In 1863, shortly after the death of brother Howard's wife Lucy, Emily joined him in his newly built "Hazelwood Cottage" (a few hundred metres from the original "Hazelwood Homestead") to care for his three young children: Frank, Nellie and new-born Lucy, and stayed there until Howard's marriage to Agnes McNee in 1865.

==Public life==
The next phase of her life, for which she is best remembered, arose from her friendship with fellow-Unitarian Annie Montgomerie Martin, who had visited Adelaide's Destitute Asylum, a State-run institution for children abandoned by their parents on account of poverty, and been shocked at the hopelessness of its occupants.

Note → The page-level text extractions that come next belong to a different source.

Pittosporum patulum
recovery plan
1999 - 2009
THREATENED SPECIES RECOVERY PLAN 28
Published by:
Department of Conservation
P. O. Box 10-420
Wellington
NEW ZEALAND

Emily had seen in Scotland the virtues of having these unfortunates rather raised amongst working families (and perhaps influenced by her cousin Rosamond Davenport Hill), broached the subject in the Register, which prompted favourable editorial comment and extended the debate to the Orphan Girls' Home. It is likely that her brother Howard, a proprietor of the Register, was behind these editorials.

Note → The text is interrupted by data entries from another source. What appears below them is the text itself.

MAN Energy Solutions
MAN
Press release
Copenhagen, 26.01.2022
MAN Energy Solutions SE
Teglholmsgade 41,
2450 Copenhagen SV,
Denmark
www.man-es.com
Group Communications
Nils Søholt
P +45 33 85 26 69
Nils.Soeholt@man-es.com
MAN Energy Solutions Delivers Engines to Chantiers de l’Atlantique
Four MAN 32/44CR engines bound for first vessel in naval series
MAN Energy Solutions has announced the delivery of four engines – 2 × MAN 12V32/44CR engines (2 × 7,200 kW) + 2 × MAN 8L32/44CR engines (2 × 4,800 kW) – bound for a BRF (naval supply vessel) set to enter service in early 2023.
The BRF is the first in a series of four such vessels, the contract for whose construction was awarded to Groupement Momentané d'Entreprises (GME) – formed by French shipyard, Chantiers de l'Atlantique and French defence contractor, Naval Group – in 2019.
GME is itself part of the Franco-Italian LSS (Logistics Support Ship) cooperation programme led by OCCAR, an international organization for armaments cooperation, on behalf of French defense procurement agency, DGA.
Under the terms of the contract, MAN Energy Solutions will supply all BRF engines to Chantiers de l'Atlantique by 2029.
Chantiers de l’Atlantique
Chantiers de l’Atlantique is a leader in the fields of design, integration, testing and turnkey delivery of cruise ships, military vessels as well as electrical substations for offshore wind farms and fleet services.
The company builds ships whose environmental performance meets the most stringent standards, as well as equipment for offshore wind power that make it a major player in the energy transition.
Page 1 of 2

Emily argued that housing them together perpetuated their feelings of hopelessness and worthlessness and was unlikely to develop them into productive citizens, and it was, moreover, expensive. There were, at the time, two State bodies concerned with the welfare of uncared-for children: the Children's Apprenticeship Board (formed in 1848) and the Destitute Board, which since 1867 ran a form of poorhouse in the "Grace Darling" (previously a temperance hotel) in Brighton, followed by a new orphanage in Magill in 1869.
Emily's aim was to replace these with a less bureaucratic system that sent these children to live in the homes of working families, no more than four together, and preferably away from the city. The families would receive adequate recompense, but the overall cost would not be substantially higher than the warehousing of the children. Despite influential support from Catherine Helen Spence, John Howard Clark, C. B. Young, Margaret Fraser (later Lady) Davenport (1821–1902) and Mary (later Lady) Colton (1822–1898), the government refused to put any of her ideas into operation, but did permit her "Boarding-out Society" to engage in trials. Neville Blyth organised for her to have responsibility for a boy and a girl who were unhappy in the institution.

She was appointed to the State Children's Council on 9 December 1886.

She appears to have been invited by the State of Victoria in 1902 to advise on welfare of orphan and destitute children, especially babies of unmarried girls with no family support.

==Retirement==
She retired from the State Children's Council, mainly due to her deafness, on 13 August 1906. Her sister Mary Crompton had done much useful work on the boarding-out committee and succeeded her on the State Children's Council in 1906.

Catherine Spence wrote the book "State Children in Australia" about the work of Emily Clark, and it was published by the State Children's Council in recognition of her service. Miss Spence wrote:-"In other English speaking countries boarding-out in families is sometime permitted, but here, under the Southern Cross, it is the law of the land that children shall not be brought up in institutions but in homes. This movement originated in South Australia, and with all its far-reaching developments and expansion it is due to the initiative of one woman, of whom the State and the Commonwealth are justly proud – Miss C. E. Clark."

In her last years she was infirm and almost totally blind, but she retained much of her fierce intellect. A late poem, published in The Register, can be quoted here:

All-healing Death! Thou art not far away.
Time bears thee onwards with unflagging wings –
Nearer and nearer coming day by day
To break the tangled web that round me clings
The web of life with many glittering strings;
So bright and beautiful, I fain would stay
In this fair world, but darkness and decay
Creep at the heels of age, and earthly things
Their savour lose: so may I glad obey
Thy stern command, that ease and solace brings
With gentle sleep, the strife of hopes and fears
Ended in peace; then let none weep for me
In mercy dost thou come, and I would be
Remembered happily, and not with tears.